As for the consequences of the so-called backlash movement, Mr. Bunch reviews well-known cases like the Republican Scott Brown’s ascension to Edward M. Kennedy’s Senate seat in liberal Massachusetts and the Tea Party favorite Marco Rubio’s capture of the Republican nomination in the Florida Senate race. But he argues that the “Tea Party’s true success in 2010 was not in electing their own people but moving incumbents” like SenatorJohn McCain, Republican of Arizona, to the right.
Mr. Bunch adds that conservative insurgents have tilted the entire national conversation to the right, with Arizona’s crackdown on illegal immigration rocking “any hopes for a realistic federal immigration policy” and “Second Amendment paranoia” driving “lawmakers to take actions that would make it harder for authorities to keep tabs on guns and possibly increase the supply even further.”
For many decades, Mr. Bunch observes, “there were grown-ups involved in the conservative movement who tamped down the flames of extremism rather than fanning them.”
“Ironically,” he continues, “the main reason that the John Birch Society” — which went so far as to suggest that President Dwight D. Eisenhower was a Communist sympathizer — “failed to gain much traction in the early 1960s was because mainstream Republican politicians turned against them, even though the party was at low ebb in the Kennedy-Johnson years. Barry Goldwater, the leader of the so-called New Right movement who won the G.O.P. presidential nomination in 1964, did have considerable support from the Birchers, yet not only did he not embrace them but secretly authorized the intellectual leader of 1960s conservatism, William F. Buckley Jr., and his National Review to go after the organization, successfully marginalizing it and helping to keep its Richard Hofstadter-described paranoid style in the shadows, even as that decade grew more tumultuous.”

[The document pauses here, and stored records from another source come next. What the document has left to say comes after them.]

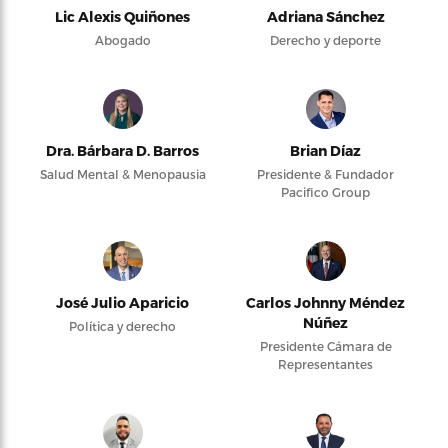
Lic Alexis Quiñones
Adriana Sánchez
Abogado
Derecho y deporte
Dra. Bárbara D. Barros
Brian Díaz
Salud Mental & Menopausia
Presidente & Fundador
Pacifico Group
José Julio Aparicio
Carlos Johnny Méndez
Núñez
Política y derecho
Presidente Cámara de
Representantes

Today things are different. Republicans are reluctant to speak out against Mr. Limbaugh’s invective. Representative Michele Bachmann, Republican of Minnesota, has suggested that President Obama “may have anti-American views.” And Sharron Angle, a Republican Senate candidate from Nevada, has spoken of citizens arming themselves “against a tyrannical government.”
By “shifting the parameters on what is acceptable political speech in America,” Mr. Bunch says, right-wing insurgents have driven “distrust of government to its highest level in more than a generation” and mapped out “dangerous new territory for our national politics.